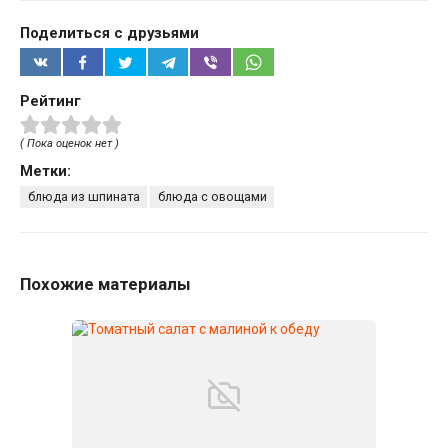
Поделиться с друзьями
Рейтинг
( Пока оценок нет )
Метки:
блюда из шпината
блюда с овощами
Похожие материалы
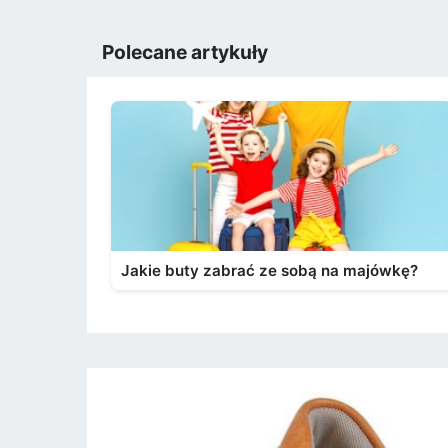
Polecane artykuły
Jakie buty zabrać ze sobą na majówkę?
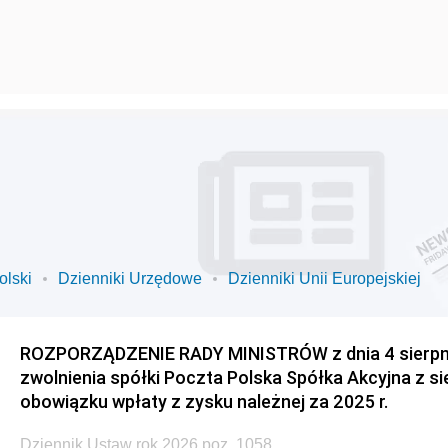
olski
Dzienniki Urzędowe
Dzienniki Unii Europejskiej
ROZPORZĄDZENIE RADY MINISTRÓW z dnia 4 sierpnia
zwolnienia spółki Poczta Polska Spółka Akcyjna z s
obowiązku wpłaty z zysku należnej za 2025 r.
Dziennik Ustaw rok 2026 poz. 1058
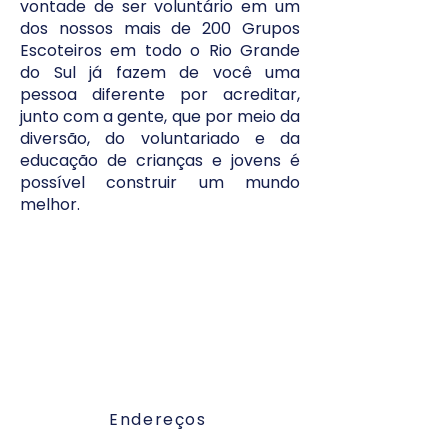
vontade de ser voluntário em um
dos nossos mais de 200 Grupos
Escoteiros em todo o Rio Grande
do Sul já fazem de você uma
pessoa diferente por acreditar,
junto com a gente, que por meio da
diversão, do voluntariado e da
educação de crianças e jovens é
possível construir um mundo
melhor.
Junte-se ao maior movimento de
jovens do mundo e faça parte desse
estilo de vida!
Encontre o Grupo mais perto
da sua casa!
Endereços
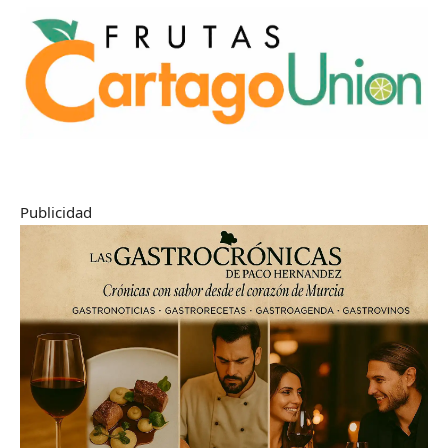
Publicidad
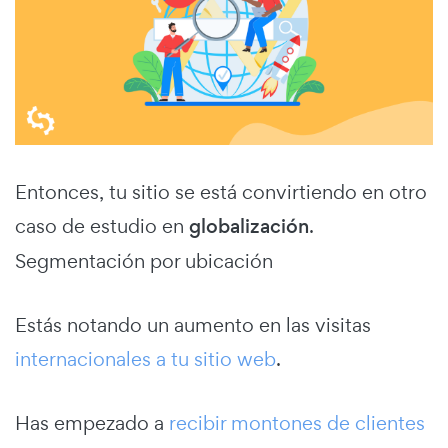
Entonces, tu sitio se está convirtiendo en otro
caso de estudio en
globalización
.
Segmentación por ubicación
Estás notando un aumento en las visitas
internacionales a tu sitio web
.
Has empezado a
recibir montones de clientes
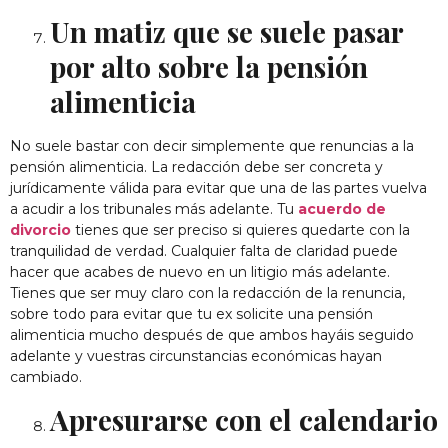
Un matiz que se suele pasar
por alto sobre la pensión
alimenticia
No suele bastar con decir simplemente que renuncias a la
pensión alimenticia. La redacción debe ser concreta y
jurídicamente válida para evitar que una de las partes vuelva
a acudir a los tribunales más adelante. Tu
acuerdo de
divorcio
tienes que ser preciso si quieres quedarte con la
tranquilidad de verdad. Cualquier falta de claridad puede
hacer que acabes de nuevo en un litigio más adelante.
Tienes que ser muy claro con la redacción de la renuncia,
sobre todo para evitar que tu ex solicite una pensión
alimenticia mucho después de que ambos hayáis seguido
adelante y vuestras circunstancias económicas hayan
cambiado.
Apresurarse con el calendario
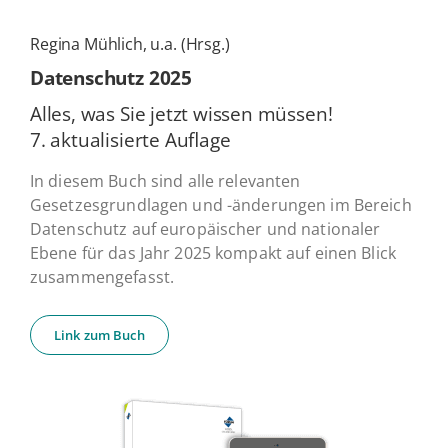
Regina Mühlich, u.a. (Hrsg.)
Daten­schutz 2025
Alles, was Sie jetzt wissen müssen!
7. ak­tua­li­sier­te Auflage
In diesem Buch sind alle relevanten
Gesetzesgrundlagen und -änderungen im Bereich
Datenschutz auf europäischer und nationaler
Ebene für das Jahr 2025 kompakt auf einen Blick
zusammengefasst.
Link zum Buch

[What the task requires] Reproduce the rows above with "globalización" changed to "localización" and nothing else altered. Leave the pictures out.

[Response to this task]
Поделиться с друзьями
Рейтинг
( Пока оценок нет )
Метки:
блюда из шпината
блюда с овощами
Похожие материалы
Polecane artykuły
Jakie buty zabrać ze sobą na majówkę?
olski
Dzienniki Urzędowe
Dzienniki Unii Europejskiej
ROZPORZĄDZENIE RADY MINISTRÓW z dnia 4 sierpnia
zwolnienia spółki Poczta Polska Spółka Akcyjna z s
obowiązku wpłaty z zysku należnej za 2025 r.
Dziennik Ustaw rok 2026 poz. 1058
vontade de ser voluntário em um
dos nossos mais de 200 Grupos
Escoteiros em todo o Rio Grande
do Sul já fazem de você uma
pessoa diferente por acreditar,
junto com a gente, que por meio da
diversão, do voluntariado e da
educação de crianças e jovens é
possível construir um mundo
melhor.
Junte-se ao maior movimento de
jovens do mundo e faça parte desse
estilo de vida!
Encontre o Grupo mais perto
da sua casa!
Endereços
Publicidad
Entonces, tu sitio se está convirtiendo en otro
caso de estudio en
localización
.
Segmentación por ubicación
Estás notando un aumento en las visitas
internacionales a tu sitio web
.
Has empezado a
recibir montones de clientes
Un matiz que se suele pasar
por alto sobre la pensión
alimenticia
No suele bastar con decir simplemente que renuncias a la
pensión alimenticia. La redacción debe ser concreta y
jurídicamente válida para evitar que una de las partes vuelva
a acudir a los tribunales más adelante. Tu
acuerdo de
divorcio
tienes que ser preciso si quieres quedarte con la
tranquilidad de verdad. Cualquier falta de claridad puede
hacer que acabes de nuevo en un litigio más adelante.
Tienes que ser muy claro con la redacción de la renuncia,
sobre todo para evitar que tu ex solicite una pensión
alimenticia mucho después de que ambos hayáis seguido
adelante y vuestras circunstancias económicas hayan
cambiado.
Apresurarse con el calendario
Regina Mühlich, u.a. (Hrsg.)
Daten­schutz 2025
Alles, was Sie jetzt wissen müssen!
7. ak­tua­li­sier­te Auflage
In diesem Buch sind alle relevanten
Gesetzesgrundlagen und -änderungen im Bereich
Datenschutz auf europäischer und nationaler
Ebene für das Jahr 2025 kompakt auf einen Blick
zusammengefasst.
Link zum Buch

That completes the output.